Problem description =>
In the article below on the DOMA repeal, who signed the Defense Of Marriage Act into law, and in what month and year?

Quoted passage =>

DOMA repeal a step forward for LGBT equality

illustration by Tennery Carttar

On Wednesday, June 26, 2013, the Supreme Court of the United States voted 5-4 to repeal the Defense Of Marriage Act. DOMA, a federal act that defined marriage as between one man and one woman, was signed into law by former President Bill Clinton in September 1996.

Its repeal opened the floodgates for same-sex couples to get married, although individual states will continue to decide whether to recognize same-sex marriage. The federal government will recognize the marriages of the same-sex couples who choose to marry within states that have legalized same-sex marriage, opening federal benefits to those couples.

This is an important mark for members of the lesbian, gay, bisexual and transgender community in moving toward no longer being considered second class citizens.

One of the benefits of the DOMA repeal is the immigration reform it will bring. Same-sex couples in bi-national relationships will now be able to sponsor their partners, as well as live in the same countries as their partners. According to a June 29 Huffington Post article by Charlene Obernauer, there are 40,000 same-sex bi-national couples living in the U.S. “Even immigration reform would not have had this impact on GLBT immigrants,” the article states.

Data extract =>
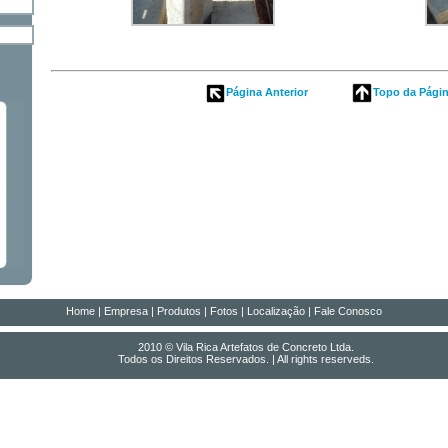
Página Anterior
Topo da Pági
Home
|
Empresa
|
Produtos
|
Fotos
|
Localização
|
Fale Conosco
2010 © Vila Rica Artefatos de Concreto Ltda.
Todos os Direitos Reservados. | All rights reserveds.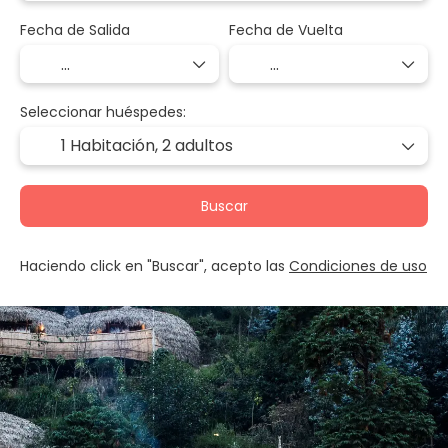
Fecha de Salida
Fecha de Vuelta
Seleccionar huéspedes:
1 Habitación,
2 adultos
Buscar
Haciendo click en "Buscar", acepto las
Condiciones de uso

Solved exercise =>
Former President Bill Clinton signed it into law in September 1996.